··· Supplied material ···

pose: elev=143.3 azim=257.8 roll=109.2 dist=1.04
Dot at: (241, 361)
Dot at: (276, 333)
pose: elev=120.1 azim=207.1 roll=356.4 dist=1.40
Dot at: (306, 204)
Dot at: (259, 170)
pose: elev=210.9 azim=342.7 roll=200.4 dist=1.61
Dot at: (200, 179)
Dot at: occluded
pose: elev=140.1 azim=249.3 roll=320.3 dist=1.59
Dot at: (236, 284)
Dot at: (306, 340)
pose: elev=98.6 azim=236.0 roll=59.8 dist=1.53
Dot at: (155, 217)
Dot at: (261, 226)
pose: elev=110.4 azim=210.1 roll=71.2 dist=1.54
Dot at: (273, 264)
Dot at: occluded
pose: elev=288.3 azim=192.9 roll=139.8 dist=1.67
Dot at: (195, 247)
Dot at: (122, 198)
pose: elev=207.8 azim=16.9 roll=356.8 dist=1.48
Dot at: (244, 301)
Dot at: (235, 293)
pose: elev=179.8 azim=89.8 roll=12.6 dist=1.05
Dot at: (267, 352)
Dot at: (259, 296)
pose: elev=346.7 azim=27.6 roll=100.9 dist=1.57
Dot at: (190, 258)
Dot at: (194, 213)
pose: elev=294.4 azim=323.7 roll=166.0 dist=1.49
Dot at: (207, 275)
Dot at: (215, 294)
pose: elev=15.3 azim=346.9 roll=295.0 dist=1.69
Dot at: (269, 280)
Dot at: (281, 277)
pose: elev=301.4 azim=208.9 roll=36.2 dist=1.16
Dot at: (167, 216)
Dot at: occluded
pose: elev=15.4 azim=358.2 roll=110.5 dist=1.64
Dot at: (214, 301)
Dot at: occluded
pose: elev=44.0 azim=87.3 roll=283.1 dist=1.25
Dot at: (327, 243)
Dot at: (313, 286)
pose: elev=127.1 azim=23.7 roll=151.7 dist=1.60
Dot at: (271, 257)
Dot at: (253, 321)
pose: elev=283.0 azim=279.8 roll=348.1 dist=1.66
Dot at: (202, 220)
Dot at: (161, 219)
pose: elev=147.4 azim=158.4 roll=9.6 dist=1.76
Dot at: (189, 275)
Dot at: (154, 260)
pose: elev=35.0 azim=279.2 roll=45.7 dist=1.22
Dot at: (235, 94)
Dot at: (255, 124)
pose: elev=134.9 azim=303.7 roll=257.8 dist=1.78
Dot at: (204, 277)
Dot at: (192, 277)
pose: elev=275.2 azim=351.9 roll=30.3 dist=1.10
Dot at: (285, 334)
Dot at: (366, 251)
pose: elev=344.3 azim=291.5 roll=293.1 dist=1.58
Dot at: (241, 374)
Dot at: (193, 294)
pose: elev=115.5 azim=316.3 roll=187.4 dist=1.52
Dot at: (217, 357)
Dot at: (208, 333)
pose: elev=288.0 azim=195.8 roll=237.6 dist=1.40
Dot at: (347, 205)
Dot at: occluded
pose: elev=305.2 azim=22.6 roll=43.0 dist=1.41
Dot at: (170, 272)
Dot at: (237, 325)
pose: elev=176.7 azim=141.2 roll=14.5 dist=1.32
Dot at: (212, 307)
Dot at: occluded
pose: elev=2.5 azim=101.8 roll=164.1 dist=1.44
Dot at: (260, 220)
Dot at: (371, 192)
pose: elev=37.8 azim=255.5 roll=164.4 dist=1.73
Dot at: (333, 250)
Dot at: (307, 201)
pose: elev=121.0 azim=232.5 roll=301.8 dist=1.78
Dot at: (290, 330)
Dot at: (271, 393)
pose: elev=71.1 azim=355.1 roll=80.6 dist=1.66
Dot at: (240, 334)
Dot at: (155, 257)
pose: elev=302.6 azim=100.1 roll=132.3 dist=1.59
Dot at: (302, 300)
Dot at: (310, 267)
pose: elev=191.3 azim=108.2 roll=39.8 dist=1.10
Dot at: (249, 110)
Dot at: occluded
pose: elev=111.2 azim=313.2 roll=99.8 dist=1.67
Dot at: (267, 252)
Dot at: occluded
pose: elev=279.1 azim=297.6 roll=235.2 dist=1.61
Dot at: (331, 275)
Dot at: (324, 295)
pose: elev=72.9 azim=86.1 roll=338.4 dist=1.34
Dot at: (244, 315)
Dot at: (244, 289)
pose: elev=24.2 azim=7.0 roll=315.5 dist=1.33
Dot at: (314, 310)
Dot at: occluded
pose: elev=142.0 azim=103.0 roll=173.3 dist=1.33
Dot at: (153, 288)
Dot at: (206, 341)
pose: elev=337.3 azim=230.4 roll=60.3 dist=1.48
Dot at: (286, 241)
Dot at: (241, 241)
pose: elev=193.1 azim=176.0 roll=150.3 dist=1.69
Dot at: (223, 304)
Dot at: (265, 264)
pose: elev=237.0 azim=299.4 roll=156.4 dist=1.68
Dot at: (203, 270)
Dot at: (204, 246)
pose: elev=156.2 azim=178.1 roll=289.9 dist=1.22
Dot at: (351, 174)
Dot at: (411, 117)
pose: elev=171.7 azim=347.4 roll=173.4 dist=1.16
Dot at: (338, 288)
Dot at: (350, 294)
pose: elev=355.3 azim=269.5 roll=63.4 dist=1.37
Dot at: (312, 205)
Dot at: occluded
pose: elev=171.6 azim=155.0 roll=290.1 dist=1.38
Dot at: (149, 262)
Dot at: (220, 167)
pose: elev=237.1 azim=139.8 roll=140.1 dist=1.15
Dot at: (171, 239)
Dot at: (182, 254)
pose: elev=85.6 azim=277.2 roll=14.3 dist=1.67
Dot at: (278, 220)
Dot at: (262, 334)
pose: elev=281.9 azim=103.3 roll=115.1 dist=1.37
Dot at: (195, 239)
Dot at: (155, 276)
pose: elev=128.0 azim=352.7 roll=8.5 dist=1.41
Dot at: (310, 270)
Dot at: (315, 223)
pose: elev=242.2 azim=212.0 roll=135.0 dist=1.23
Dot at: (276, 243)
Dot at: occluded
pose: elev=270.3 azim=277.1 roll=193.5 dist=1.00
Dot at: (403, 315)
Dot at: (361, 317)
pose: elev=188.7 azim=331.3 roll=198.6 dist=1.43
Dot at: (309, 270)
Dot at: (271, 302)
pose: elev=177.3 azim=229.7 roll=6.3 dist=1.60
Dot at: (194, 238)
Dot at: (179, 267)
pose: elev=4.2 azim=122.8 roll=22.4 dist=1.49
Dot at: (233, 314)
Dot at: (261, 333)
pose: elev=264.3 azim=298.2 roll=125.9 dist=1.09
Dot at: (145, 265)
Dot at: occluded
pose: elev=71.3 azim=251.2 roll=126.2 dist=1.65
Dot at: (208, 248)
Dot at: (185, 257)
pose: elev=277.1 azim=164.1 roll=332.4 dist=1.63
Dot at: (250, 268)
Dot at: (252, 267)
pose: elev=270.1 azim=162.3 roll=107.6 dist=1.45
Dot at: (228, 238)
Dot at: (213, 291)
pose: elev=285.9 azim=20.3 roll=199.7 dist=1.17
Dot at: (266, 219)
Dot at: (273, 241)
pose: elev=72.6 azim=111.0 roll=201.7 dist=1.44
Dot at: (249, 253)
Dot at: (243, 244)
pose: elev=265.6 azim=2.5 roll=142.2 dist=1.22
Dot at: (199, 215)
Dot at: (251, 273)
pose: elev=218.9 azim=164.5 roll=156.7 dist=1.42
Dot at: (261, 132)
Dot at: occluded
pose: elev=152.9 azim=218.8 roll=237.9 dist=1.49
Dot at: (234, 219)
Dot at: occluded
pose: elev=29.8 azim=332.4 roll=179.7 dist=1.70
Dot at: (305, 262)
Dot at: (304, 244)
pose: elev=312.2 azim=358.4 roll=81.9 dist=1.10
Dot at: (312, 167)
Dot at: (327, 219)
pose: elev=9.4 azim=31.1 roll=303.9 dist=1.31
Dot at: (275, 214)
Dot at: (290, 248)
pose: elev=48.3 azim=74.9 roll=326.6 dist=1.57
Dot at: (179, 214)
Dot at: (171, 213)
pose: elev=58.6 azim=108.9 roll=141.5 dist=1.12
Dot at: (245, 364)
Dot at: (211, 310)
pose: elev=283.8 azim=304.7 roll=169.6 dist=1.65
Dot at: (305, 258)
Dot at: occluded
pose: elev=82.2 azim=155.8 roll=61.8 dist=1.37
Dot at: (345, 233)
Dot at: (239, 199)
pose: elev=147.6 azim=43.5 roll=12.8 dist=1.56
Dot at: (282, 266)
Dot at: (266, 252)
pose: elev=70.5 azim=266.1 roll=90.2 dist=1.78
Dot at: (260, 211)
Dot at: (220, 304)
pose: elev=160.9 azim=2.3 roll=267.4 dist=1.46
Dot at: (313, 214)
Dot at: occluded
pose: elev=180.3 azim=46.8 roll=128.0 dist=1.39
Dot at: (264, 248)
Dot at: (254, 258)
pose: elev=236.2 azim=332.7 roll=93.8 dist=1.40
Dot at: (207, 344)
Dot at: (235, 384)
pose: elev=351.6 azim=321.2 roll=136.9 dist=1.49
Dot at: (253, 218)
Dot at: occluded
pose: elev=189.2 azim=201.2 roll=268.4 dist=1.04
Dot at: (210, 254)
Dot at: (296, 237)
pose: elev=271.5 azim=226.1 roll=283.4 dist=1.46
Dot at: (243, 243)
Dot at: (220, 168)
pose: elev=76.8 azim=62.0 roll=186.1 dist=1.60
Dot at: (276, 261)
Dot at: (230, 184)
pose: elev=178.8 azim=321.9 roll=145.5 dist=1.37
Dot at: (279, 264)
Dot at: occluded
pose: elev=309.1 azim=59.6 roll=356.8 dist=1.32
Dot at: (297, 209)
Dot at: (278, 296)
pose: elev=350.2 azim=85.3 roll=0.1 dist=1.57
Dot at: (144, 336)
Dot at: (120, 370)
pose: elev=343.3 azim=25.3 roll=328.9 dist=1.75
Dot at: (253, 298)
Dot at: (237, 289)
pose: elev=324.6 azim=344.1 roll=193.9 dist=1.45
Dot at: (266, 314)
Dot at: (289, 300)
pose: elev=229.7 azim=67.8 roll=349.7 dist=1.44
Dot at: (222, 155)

···

Task statement: Could you rewrite the items from the first one through the line containing "Dot at: (122, 198)", changing every "pose" to "camera" and leaving everything else as it is?

Result below:
camera: elev=143.3 azim=257.8 roll=109.2 dist=1.04
Dot at: (241, 361)
Dot at: (276, 333)
camera: elev=120.1 azim=207.1 roll=356.4 dist=1.40
Dot at: (306, 204)
Dot at: (259, 170)
camera: elev=210.9 azim=342.7 roll=200.4 dist=1.61
Dot at: (200, 179)
Dot at: occluded
camera: elev=140.1 azim=249.3 roll=320.3 dist=1.59
Dot at: (236, 284)
Dot at: (306, 340)
camera: elev=98.6 azim=236.0 roll=59.8 dist=1.53
Dot at: (155, 217)
Dot at: (261, 226)
camera: elev=110.4 azim=210.1 roll=71.2 dist=1.54
Dot at: (273, 264)
Dot at: occluded
camera: elev=288.3 azim=192.9 roll=139.8 dist=1.67
Dot at: (195, 247)
Dot at: (122, 198)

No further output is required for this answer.